→ **Passage for review**:
Probing large language models (LLMs) has yielded valuable insights into their internal mechanisms by linking neural activations to interpretable semantics. However, the complex mechanisms that link neuron's functional co-activation with the emergent model capabilities remains largely unknown, hindering a deeper understanding and safer development of LLMs. In this work, we introduce graph probing, a method for uncovering the functional connectivity of LLM neurons and relating it to language generation performance. By probing models across diverse LLM families and scales, we discover a universal predictability of language generation and understanding performance using only neural topology, which persists even when retaining just 1% of neuron connections. Strikingly, probing on topology outperforms probing on activation by up to 130.4% and 67.7% on perplexity and space/time semantic regression respectively, suggesting that neural topology contains orders of richer information of LLM performance than neural activation, which can be easily extracted with simple linear or MLP probes. To explain the dependence between neural topology and language performance, we identify default networks and hub neurons in LLMs and provide causal evidence by interventional experiments on multiple benchmarks, showing that LLMs actually exploit these topological information. Further analyses suggest that graph probing can be effectively leveraged to improve the efficiency and reliability of LLMs through proof-of-concept applications in model pruning and hallucination detection. Codes and data for the graph probing toolbox are available at https://github.com/DavyMorgan/llm-graph-probing.

Paper Structure

This paper contains 19 sections, 10 equations, 9 figures, 6 tables.

Figures (9)

Extracted listing
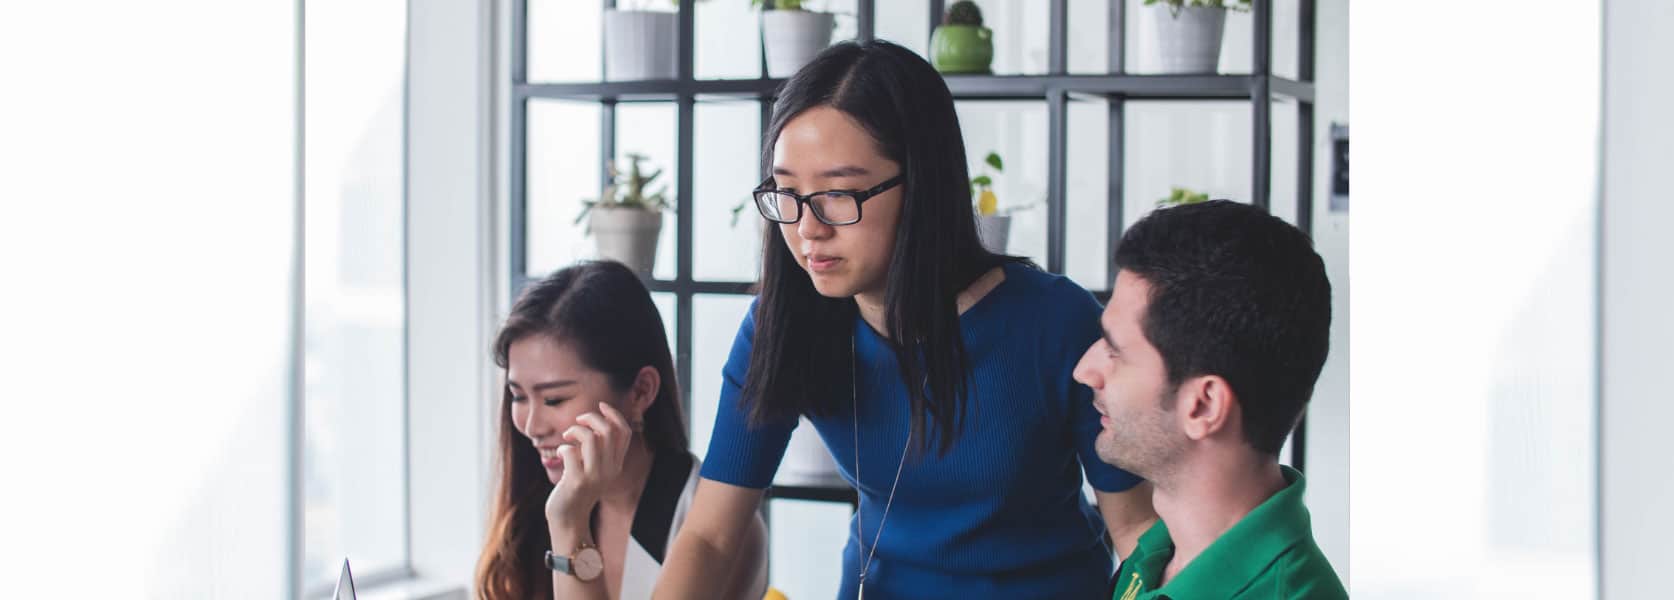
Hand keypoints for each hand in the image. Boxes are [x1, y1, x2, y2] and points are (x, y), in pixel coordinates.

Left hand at [544, 402, 633, 527]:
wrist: (568, 519)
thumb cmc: (576, 489)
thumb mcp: (593, 469)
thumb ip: (598, 450)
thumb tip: (593, 421)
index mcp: (616, 465)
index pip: (624, 432)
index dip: (614, 414)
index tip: (601, 406)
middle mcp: (609, 470)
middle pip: (608, 430)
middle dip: (591, 418)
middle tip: (578, 421)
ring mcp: (594, 476)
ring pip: (590, 437)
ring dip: (575, 430)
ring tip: (567, 437)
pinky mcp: (576, 482)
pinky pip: (569, 451)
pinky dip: (562, 447)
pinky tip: (560, 454)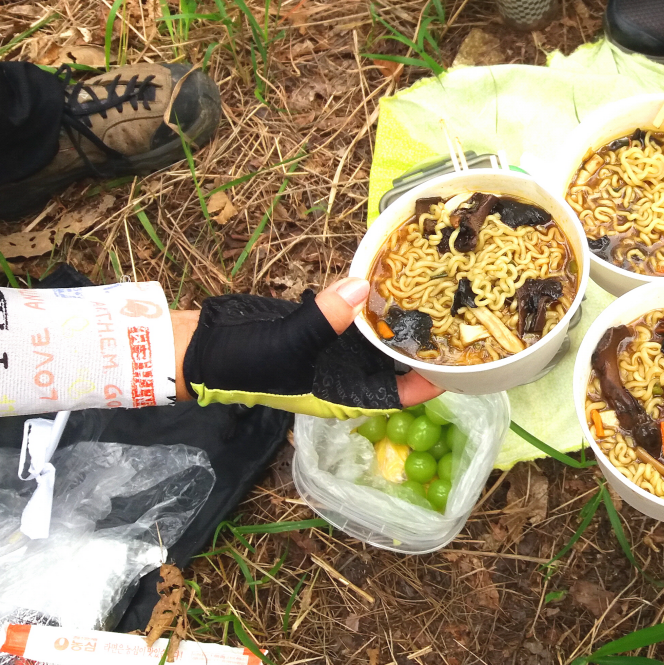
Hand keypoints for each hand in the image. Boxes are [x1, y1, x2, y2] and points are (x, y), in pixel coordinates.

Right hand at [178, 278, 441, 412]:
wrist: (203, 344)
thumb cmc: (244, 365)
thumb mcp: (285, 346)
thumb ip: (322, 320)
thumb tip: (359, 288)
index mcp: (346, 393)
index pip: (401, 393)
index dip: (432, 380)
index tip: (460, 360)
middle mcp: (348, 372)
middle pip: (398, 361)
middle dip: (425, 342)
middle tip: (460, 312)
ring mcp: (337, 345)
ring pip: (380, 332)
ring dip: (403, 314)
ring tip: (438, 288)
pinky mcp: (324, 318)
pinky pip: (356, 307)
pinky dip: (373, 293)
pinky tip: (394, 271)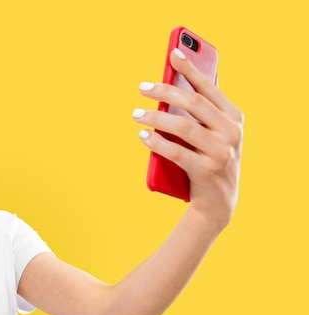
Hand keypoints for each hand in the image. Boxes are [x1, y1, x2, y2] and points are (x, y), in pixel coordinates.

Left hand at [134, 49, 243, 229]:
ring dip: (155, 118)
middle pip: (192, 103)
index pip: (209, 87)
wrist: (219, 203)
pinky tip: (142, 136)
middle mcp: (231, 132)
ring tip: (136, 114)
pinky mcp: (206, 171)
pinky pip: (176, 152)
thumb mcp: (214, 135)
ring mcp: (221, 152)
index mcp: (235, 118)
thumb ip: (202, 113)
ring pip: (182, 127)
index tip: (172, 54)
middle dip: (164, 91)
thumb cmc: (211, 161)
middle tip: (142, 88)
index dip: (190, 69)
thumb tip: (172, 86)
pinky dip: (157, 143)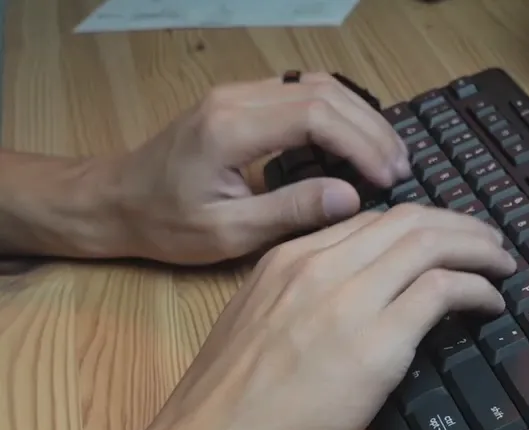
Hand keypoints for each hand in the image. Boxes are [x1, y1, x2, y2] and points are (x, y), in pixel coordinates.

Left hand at [103, 72, 410, 264]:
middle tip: (402, 169)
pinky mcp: (243, 101)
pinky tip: (359, 143)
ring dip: (360, 118)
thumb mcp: (226, 232)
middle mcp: (236, 99)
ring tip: (389, 156)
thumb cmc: (163, 223)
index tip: (390, 178)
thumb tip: (351, 198)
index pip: (315, 117)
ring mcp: (239, 94)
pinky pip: (303, 93)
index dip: (362, 143)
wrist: (114, 200)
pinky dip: (340, 114)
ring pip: (318, 85)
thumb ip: (290, 211)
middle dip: (371, 129)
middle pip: (324, 93)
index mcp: (230, 129)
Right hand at [151, 204, 514, 429]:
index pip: (369, 221)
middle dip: (459, 226)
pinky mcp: (377, 343)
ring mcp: (349, 301)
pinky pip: (443, 290)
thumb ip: (298, 301)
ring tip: (500, 265)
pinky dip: (478, 289)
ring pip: (431, 243)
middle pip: (408, 220)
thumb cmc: (225, 409)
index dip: (419, 226)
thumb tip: (346, 307)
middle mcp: (318, 267)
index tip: (444, 241)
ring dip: (477, 248)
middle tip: (488, 244)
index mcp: (285, 260)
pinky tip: (491, 304)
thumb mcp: (255, 326)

→ **Work item**: In the graph probing abstract, by how much does probing on topology outperform probing on activation for perplexity? Use only the graph probing abstract; ignore the listing.

→ **Solution to the exercise**: By up to 130.4%.